Il appartient aux Etats de protéger les intérêts des enfants dans le cadre d'une transaction immobilière. Telle est l'exigence rappelée aux Etats par la CEDH dans un arrêt du 7 mai 2015 (CEDH, 7 mai 2015, Req. n° 13712/11,
disponible en anglais). En l'espèce, deux soeurs ressortissantes croates, S. et J., sont nées respectivement en 1987 et 1992. Elles étaient propriétaires d'une villa en bord de mer. Leur mère, Mme V., et son mari, M. Z., souhaitèrent vendre la villa. S. et J. étant mineures, ils sollicitèrent l'autorisation des services sociaux. Toutefois, avant que la vente n'ait lieu, M. Z. fut condamné à six ans d'emprisonnement. Après l'incarcération de M. Z., l'avocat de celui-ci sollicita le consentement des services sociaux pour échanger la villa contre un appartement appartenant à sa belle-mère, Mme D.. Les services sociaux autorisèrent l'échange. En 2004, M. Z., en tant que tuteur légal des deux soeurs, engagea une action contre Mme D., demandant l'annulation de l'accord d'échange. Le tribunal le débouta au motif qu'il s'agissait d'une décision administrative contestable par la seule voie d'une procédure administrative. Les recours ultérieurs, par MM. Z. et S., n'aboutirent pas non plus. Les requérantes saisirent la CEDH, le 7 janvier 2011, et invoquèrent la violation de l'article 1 (protection de la propriété) du Protocole n° 1 (
N° Lexbase : L1625AZ9). La Cour relève de nombreuses lacunes dans l'appréciation par les services sociaux de l'échange de biens. D'abord, elle relève qu'ils n'ont pas apprécié l'état ou la valeur réels des propriétés, ni examiné avec diligence les possibles conséquences négatives que pouvait avoir l'échange sur les enfants. Ils n'ont, en outre, ni interrogés, ni informés les pères des deux filles du projet d'accord. Les services sociaux n'ont pas davantage contesté les incohérences apparentes dans l'accord concernant l'étendue et les valeurs respectives des biens concernés.

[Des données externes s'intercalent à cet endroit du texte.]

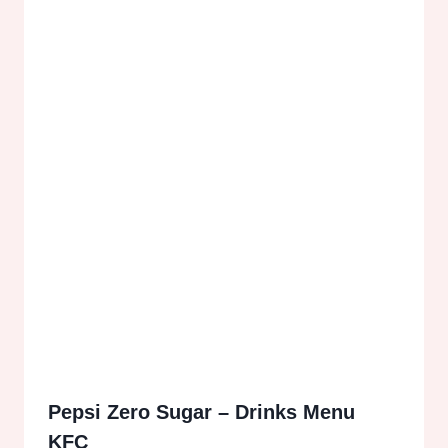
Pepsi Zero Sugar – Drinks Menu
KFC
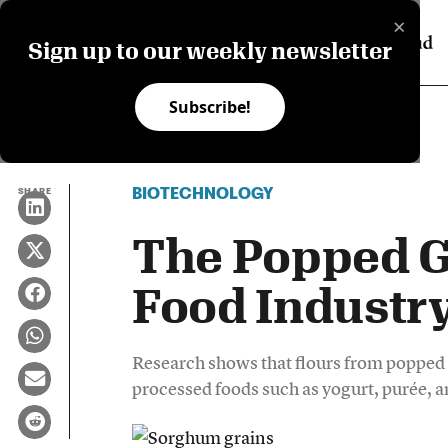
×
Sign up to our weekly newsletter
Subscribe!
BIOTECHNOLOGY
SHARE
The Popped G
Food Industry
Research shows that flours from popped
processed foods such as yogurt, purée, a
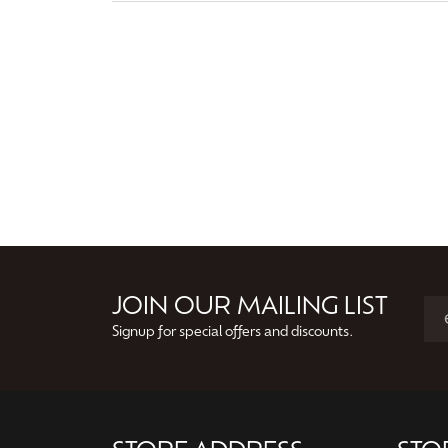
JOIN OUR MAILING LIST
Signup for special offers and discounts.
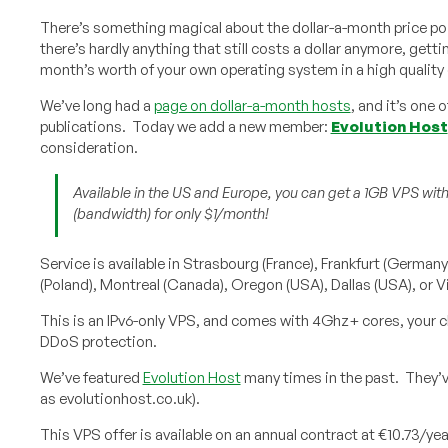
There’s something magical about the dollar-a-month price poi
there’s hardly anything that still costs a dollar anymore, gettin
month’s worth of your own operating system in a high quality 
We’ve long had a
page on dollar-a-month hosts
, and it’s one 
publications. Today we add a new member:
Evolution Host
consideration.
Available in the US and Europe, you can get a 1GB VPS wit
(bandwidth) for only $1/month!
Service is available in Strasbourg (France), Frankfurt (German
(Poland), Montreal (Canada), Oregon (USA), Dallas (USA), or Vi
This is an IPv6-only VPS, and comes with 4Ghz+ cores, your cho
DDoS protection.
We’ve featured
Evolution Host
many times in the past. They’v
as evolutionhost.co.uk).
This VPS offer is available on an annual contract at €10.73/yea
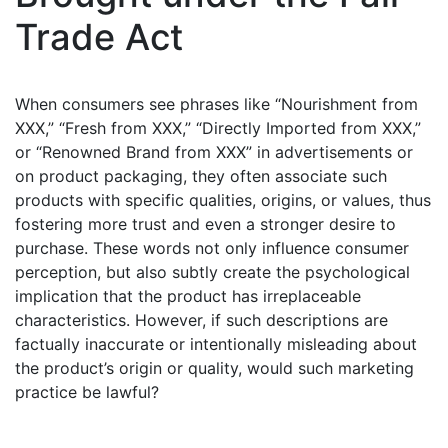
Trade Act
When consumers see phrases like “Nourishment from
XXX,” “Fresh from XXX,” “Directly Imported from XXX,”
or “Renowned Brand from XXX” in advertisements or
on product packaging, they often associate such
products with specific qualities, origins, or values, thus
fostering more trust and even a stronger desire to
purchase. These words not only influence consumer
perception, but also subtly create the psychological
implication that the product has irreplaceable
characteristics. However, if such descriptions are
factually inaccurate or intentionally misleading about
the product’s origin or quality, would such marketing
practice be lawful?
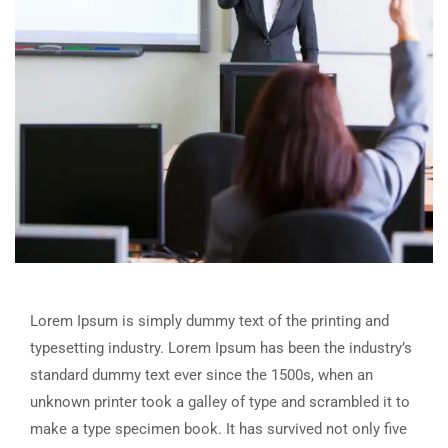
Lorem Ipsum is simply dummy text of the printing and
typesetting industry. Lorem Ipsum has been the industry’s
standard dummy text ever since the 1500s, when an
unknown printer took a galley of type and scrambled it to
make a type specimen book. It has survived not only five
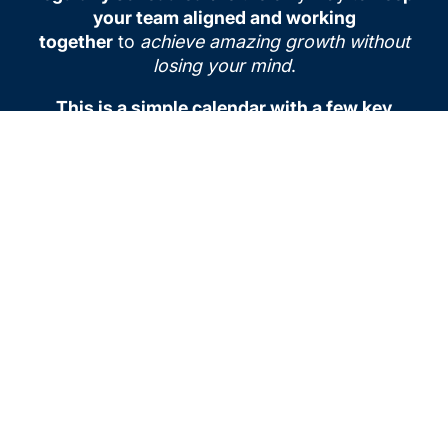
your team aligned and working
together
to
achieve amazing growth without
losing your mind
.
This is a simple calendar with a few key
meetings that are needed to help you focus
on both working “on” your business and
working “in” your business.
You can both
build the future and deliver on customer
demands today if you plan it in and do it with
your team.
To learn more how to run each meeting
effectively, come and join our community or
reach out and schedule time with one of our
coaches.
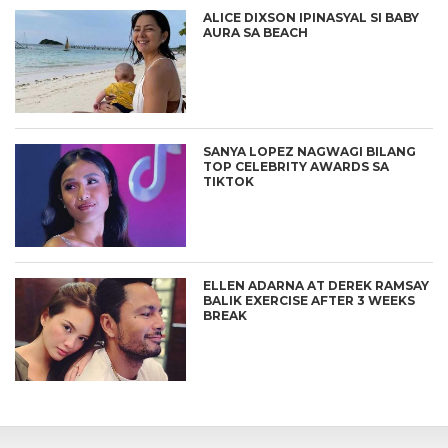
ALICE DIXSON IPINASYAL SI BABY
AURA SA BEACH
SANYA LOPEZ NAGWAGI BILANG
TOP CELEBRITY AWARDS SA
TIKTOK
ELLEN ADARNA AT DEREK RAMSAY
BALIK EXERCISE AFTER 3 WEEKS
BREAK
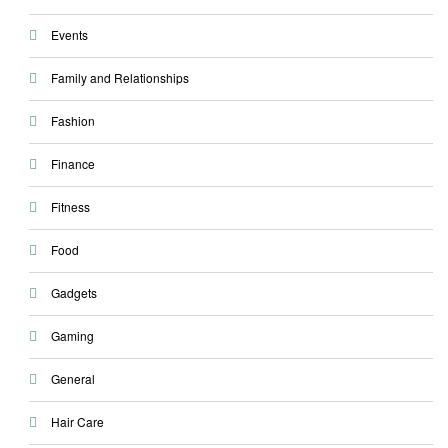
Events
Family and Relationships
Fashion
Finance
Fitness
Food
Gadgets
Gaming
General
Hair Care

La Cour relève, également, l'opacité qui entoure les circonstances dans lesquelles les parents des deux requérantes ont autorisé l'avocat à agir en leur nom. La Cour juge que les autorités croates ont failli à prendre les mesures nécessaires pour préserver les intérêts patrimoniaux des enfants dans le cadre de l'accord d'échange de biens immobiliers ou pour leur donner une possibilité raisonnable de contester effectivement cet accord. Quant à la procédure civile, la Cour estime que les juridictions civiles n'ont pas examiné les raisons qui entravaient toute contestation de la décision des services sociaux, à savoir la toxicomanie et les difficultés financières de Mme V., l'emprisonnement de M. Z. et le conflit d'intérêts de l'avocat. La Cour conclut à la violation de la CESDH.